--- PROMPT ---
Recast the data below as a Markdown table with the columns Row and Line. Give each nonblank line of text its own row, numbered from 1. Leave out the pictures.

(RECORDS FOR THIS TASK Opens)

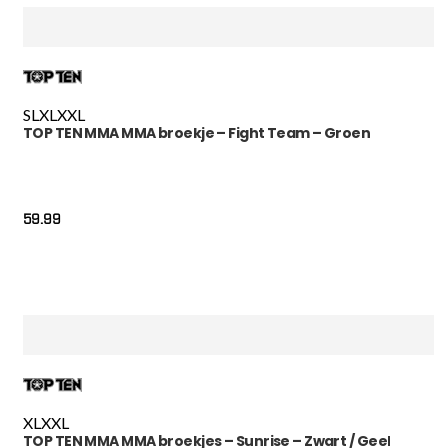
S
L
XL
XXL
TOP TEN MMA MMA broekje – Fight Team – Groen
59.99
XL
XXL
TOP TEN MMA MMA broekjes – Sunrise – Zwart / Geel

(RECORDS FOR THIS TASK Closes)

--- TASK OUTPUT ---
| Row | Line |
|---|---|
| 1 | S |
| 2 | L |
| 3 | XL |
| 4 | XXL |
| 5 | TOP TEN MMA MMA broekje – Fight Team – Groen |
| 6 | 59.99 |
| 7 | XL |
| 8 | XXL |
| 9 | TOP TEN MMA MMA broekjes – Sunrise – Zwart / Geel |